Transcribed page contents:
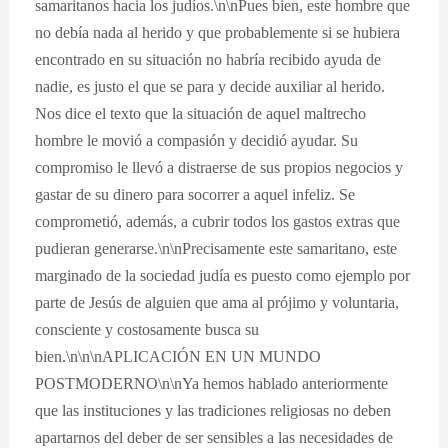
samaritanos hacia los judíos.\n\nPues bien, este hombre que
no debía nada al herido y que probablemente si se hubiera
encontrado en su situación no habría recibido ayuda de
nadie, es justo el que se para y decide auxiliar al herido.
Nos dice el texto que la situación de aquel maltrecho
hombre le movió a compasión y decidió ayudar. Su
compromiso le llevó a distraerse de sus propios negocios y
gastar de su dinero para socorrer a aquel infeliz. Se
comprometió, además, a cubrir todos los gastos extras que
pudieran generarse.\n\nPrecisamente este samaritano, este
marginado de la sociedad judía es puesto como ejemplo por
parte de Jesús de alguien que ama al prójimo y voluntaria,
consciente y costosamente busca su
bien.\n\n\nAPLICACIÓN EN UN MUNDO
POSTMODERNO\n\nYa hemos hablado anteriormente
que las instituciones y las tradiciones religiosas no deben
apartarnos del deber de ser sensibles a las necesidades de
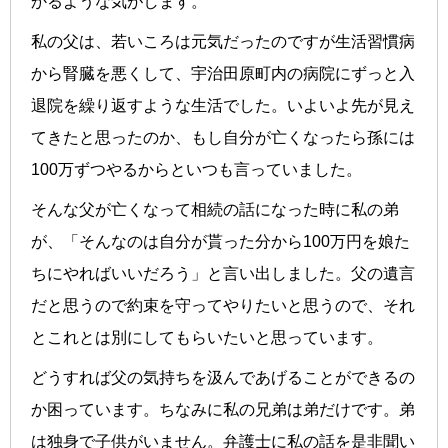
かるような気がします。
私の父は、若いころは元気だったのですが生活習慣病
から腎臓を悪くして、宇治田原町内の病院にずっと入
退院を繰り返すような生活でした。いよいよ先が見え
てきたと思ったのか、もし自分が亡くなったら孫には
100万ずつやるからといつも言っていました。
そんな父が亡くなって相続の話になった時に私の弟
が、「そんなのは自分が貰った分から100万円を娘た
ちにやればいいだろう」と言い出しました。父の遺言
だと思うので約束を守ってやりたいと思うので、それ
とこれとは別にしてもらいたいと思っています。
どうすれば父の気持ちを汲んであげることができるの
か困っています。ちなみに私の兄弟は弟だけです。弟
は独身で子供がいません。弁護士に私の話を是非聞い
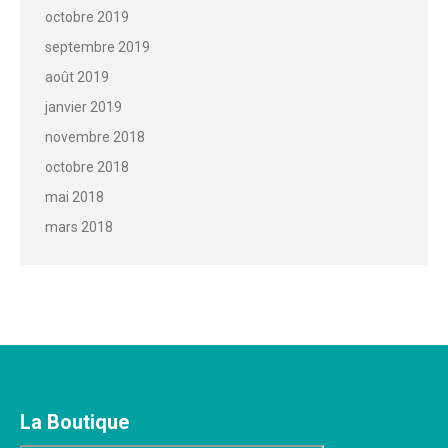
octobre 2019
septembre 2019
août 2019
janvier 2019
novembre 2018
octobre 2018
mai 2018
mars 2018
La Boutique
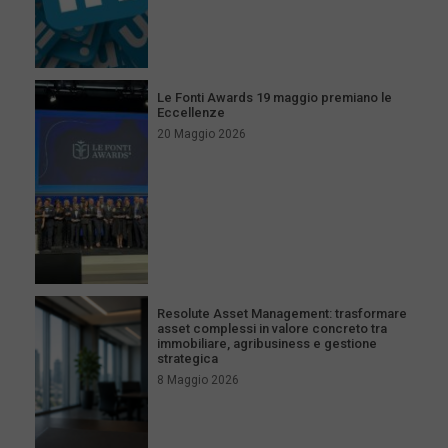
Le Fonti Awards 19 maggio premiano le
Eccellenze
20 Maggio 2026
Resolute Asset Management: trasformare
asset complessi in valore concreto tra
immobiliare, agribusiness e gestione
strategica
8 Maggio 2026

*AIM OF THE EXERCISE:* Set down each of the records precisely, leaving any pictures behind.

*REPLY TO THE EXERCISE:*
samaritanos hacia los judíos.\n\nPues bien, este hombre que
no debía nada al herido y que probablemente si se hubiera
encontrado en su situación no habría recibido ayuda de
nadie, es justo el que se para y decide auxiliar al herido.
Nos dice el texto que la situación de aquel maltrecho
hombre le movió a compasión y decidió ayudar. Su
compromiso le llevó a distraerse de sus propios negocios y
gastar de su dinero para socorrer a aquel infeliz. Se
comprometió, además, a cubrir todos los gastos extras que
pudieran generarse.\n\nPrecisamente este samaritano, este
marginado de la sociedad judía es puesto como ejemplo por
parte de Jesús de alguien que ama al prójimo y voluntaria,
consciente y costosamente busca su
bien.\n\n\nAPLICACIÓN EN UN MUNDO
POSTMODERNO\n\nYa hemos hablado anteriormente
que las instituciones y las tradiciones religiosas no deben
apartarnos del deber de ser sensibles a las necesidades de
かるような気がします。
私の父は、若いころは元気だったのですが生活習慣病
から腎臓を悪くして、宇治田原町内の病院にずっと入
退院を繰り返すような生活でした。いよいよ先が見え
てきたと思ったのか、もし自分が亡くなったら孫には
100万ずつやるからといつも言っていました。
そんな父が亡くなって相続の話になった時に私の弟
が、「そんなのは自分が貰った分から100万円を娘た
ちにやればいいだろう」と言い出しました。父の遺言
だと思うので約束を守ってやりたいと思うので、それ
とこれとは別にしてもらいたいと思っています。
どうすれば父の気持ちを汲んであげることができるの
か困っています。ちなみに私の兄弟は弟だけです。弟
は独身で子供がいません。弁護士に私の話を是非聞い
octobre 2019
septembre 2019
août 2019
janvier 2019
novembre 2018
octobre 2018
mai 2018
mars 2018
La Boutique
Le Fonti Awards 19 maggio premiano le
Eccellenze
20 Maggio 2026
Resolute Asset Management: trasformare
asset complessi in valore concreto tra
immobiliare, agribusiness e gestione
strategica
8 Maggio 2026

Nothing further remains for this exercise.